On Tuesday, the White House announced that Trump would not be accompanied by any Israeli officials when he visits the holy site on Tuesday.

“No Israeli leaders will join President Trump to the Western Wall,” National Security Adviser H.R. McMaster told reporters at a news briefing at which he outlined Trump’s schedule for his four-stop trip to the Middle East, including Saudi Arabia, and Europe.

The Western Wall, part of the retaining walls of the Second Temple compound, is the closest point of prayer for Jews to the site of the Temple itself and thus the Jewish people’s holiest place of prayer. Israel annexed eastern Jerusalem after capturing it from Jordan in 1967. Muslim countries, including Saudi Arabia, have criticized Israel’s presence in Jerusalem and particularly its actions in the Old City around the Western Wall.

No serving U.S. president has ever visited the Western Wall because U.S. policy has been that the final status of Jerusalem has yet to be resolved in Israeli-Palestinian negotiations.

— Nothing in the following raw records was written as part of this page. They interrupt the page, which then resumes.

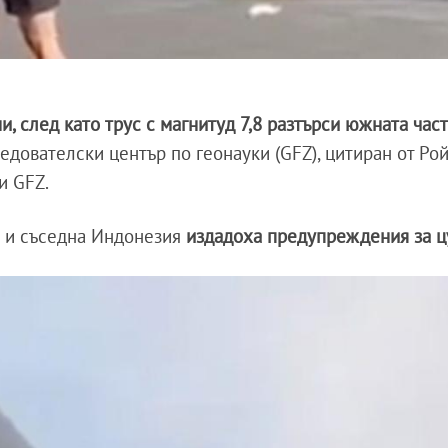
 след като трус с магнитуд 7,8 разтърси южната част
едователски център по геонауки (GFZ), цитиран от Ро
ни GFZ.
е и съседна Индонезия
издадоха предупреждения за 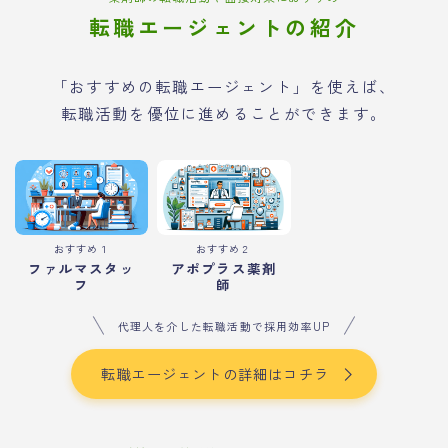
転職エージェントの紹介
「おすすめの転職エージェント」を使えば、
転職活動を優位に進めることができます。
おすすめ１
おすすめ２
ファルマスタッ
アポプラス薬剤
フ
師
代理人を介した転職活動で採用効率UP
転職エージェントの詳細はコチラ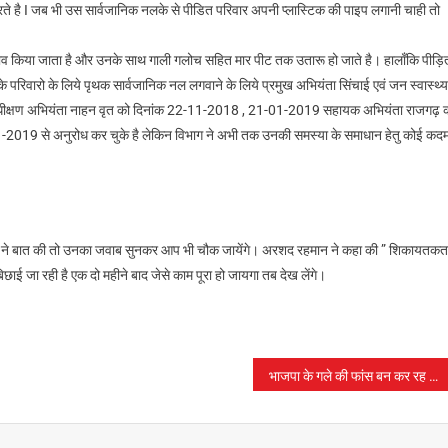
रते है I जब भी उस सार्वजानिक नलके से पीडित परिवार अपनी प्लास्टिक की पाइप लगानी चाही तो
भाव किया जाता है और उनके साथ गाली गलोच सहित मार पीट तक उतारू हो जाते है। हालाँकि पीड़ि
े परिवारो के लिये पृथक सार्वजानिक नल लगवाने के लिये प्रमुख अभियंता सिंचाई एवं जन स्वास्थ्य
क्षण अभियंता नाहन वृत को दिनांक 22-11-2018 , 21-01-2019 सहायक अभियंता राजगढ़ 
2019 से अनुरोध कर चुके है लेकिन विभाग ने अभी तक उनकी समस्या के समाधान हेतु कोई कद
 ने बात की तो उनका जवाब सुनकर आप भी चौक जायेंगे। अरशद रहमान ने कहा की ” शिकायतकर्त
ाई जा रही है एक दो महीने बाद जेसे काम पूरा हो जायगा तब देख लेंगे।
भाजपा के गले की फांस बन कर रह गया जनजातीय क्षेत्र का मुद्दा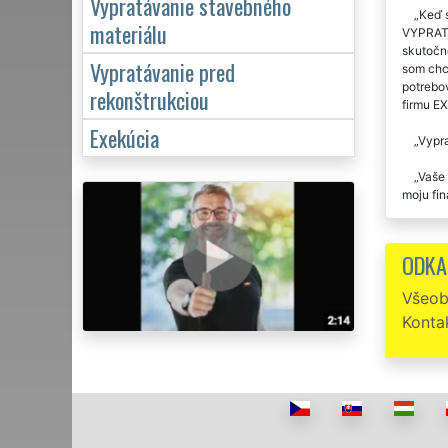
Vypratávanie stavebného
Keď s
materiálu
VYPRATÁV
skutočne
Vypratávanie pred
som chce
potrebo
rekonštrukciou
firmu E
Exekúcia
Vypra
Vaše 
moju fi
U tej
ODKA
Na z
že mi ka
Všeob
som sa m
Konta
Spolo
pristave
Ďakuj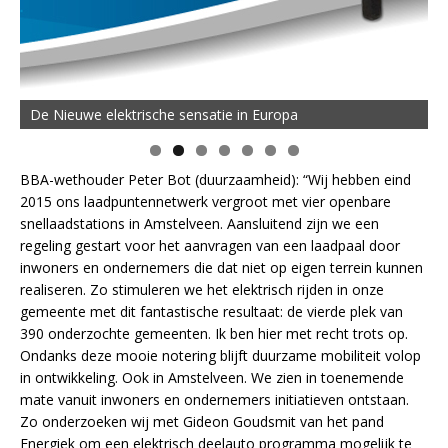
De Nieuwe elektrische sensatie in Europa
BBA-wethouder Peter Bot (duurzaamheid): “Wij hebben eind
2015 ons laadpuntennetwerk vergroot met vier openbare
snellaadstations in Amstelveen. Aansluitend zijn we een
regeling gestart voor het aanvragen van een laadpaal door
inwoners en ondernemers die dat niet op eigen terrein kunnen
realiseren. Zo stimuleren we het elektrisch rijden in onze
gemeente met dit fantastische resultaat: de vierde plek van
390 onderzochte gemeenten. Ik ben hier met recht trots op.
Ondanks deze mooie notering blijft duurzame mobiliteit volop
in ontwikkeling. Ook in Amstelveen. We zien in toenemende
mate vanuit inwoners en ondernemers initiatieven ontstaan.
Zo onderzoeken wij met Gideon Goudsmit van het pand
Energiek om een elektrisch deelauto programma mogelijk te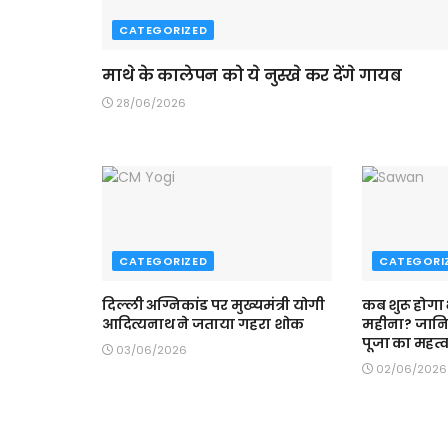
CATEGORIZED
माथे के कालेपन को ये नुस्खे कर देंगे गायब
28/06/2026
CATEGORIZED
CATEGORI
दिल्ली अग्निकांड पर मुख्यमंत्री योगी
कब शुरू होगा
आदित्यनाथ ने जताया गहरा शोक
महीना? जान
पूजा का महत्
03/06/2026
02/06/2026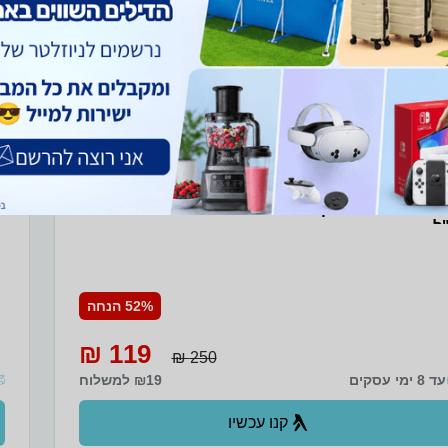
Afnan Souvenir Desert Rose EDP Women 100 
בו
Tester טסטר אפנאן סובניר דזרט רוז אדפ לאישה 100
ל
52% הנחה
119 ₪
250 ₪
עד 8 ימי עסקים
₪19 למשלוח
קנו עכשיו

Rabbi Marvin Hier — the dean and founder of the Simon Wiesenthal Center in Los Angeles who participated in Trump’s inauguration ceremony in January — told The Algemeiner earlier this week that he was displeased with the administration’s plan of having Trump visit the Western Wall without Netanyahu. It was akin to “visiting the Vatican without the Pope,” Hier said.

Trump also told the Israel Hayom daily that he “honestly, truly” thinks he can broker a peace deal between Israel and the Palestinians, and was noncommittal on the question of moving the U.S. Embassy to Jerusalem from Tel Aviv.

The Western Wall has been at the center of a diplomatic spat between the U.S. and Israel over the past week after an American diplomat reportedly told Israeli officials that the Western Wall was not part of Israel and not Israel’s responsibility.

According to an Israeli Channel 2 TV report, the tensions were sparked when a team of Israeli officials working to coordinate Trump’s visit asked their American counterparts in a meeting early last week whether Netanyahu could accompany the president when he goes to the Western Wall, a key expected stop on his May 22-23 visit.

The U.S. officials reportedly rejected the request for Netanyahu to join the visit, saying it would be “a private visit” by the president and that he would go on his own. The Israelis then asked whether a TV crew providing live coverage of the Trump visit could at least continue to film there.

At this point, the TV report said, a senior American official, later identified as David Berns, the political counselor at the U.S. Consulate in Jerusalem, responded: “What are you talking about? It’s none of your business. It’s not even part of your responsibility. It’s not your territory. It’s part of the West Bank.”

The comments led to vociferous protests by the Israelis, with the discussion descending into shouting and the Israelis reminding the U.S. team that the Western Wall and adjacent area “is territory holy to Israel.”

After publication of the remarks on Monday evening, Netanyahu’s office sought clarifications from the White House and said it did not believe the comments reflected Trump’s views.

Shortly afterward, the White House told JTA, “The comments about the Western Wall were not authorized communication and they do not represent the position of the United States and certainly not of the president.”

In the Oval Office interview with Israel Hayom, Trump repeated his belief that he would be able to achieve a peace agreement between Israel and the Palestinians.

“I think that there is a great opportunity to reach a deal [between Netanyahu and Palestinian Authority President Mahmoud Abbas],” the president said. “I am working very hard so that finally the Israelis and Palestinians will have peace, and I hope that this can happen quicker than anyone ever imagined.”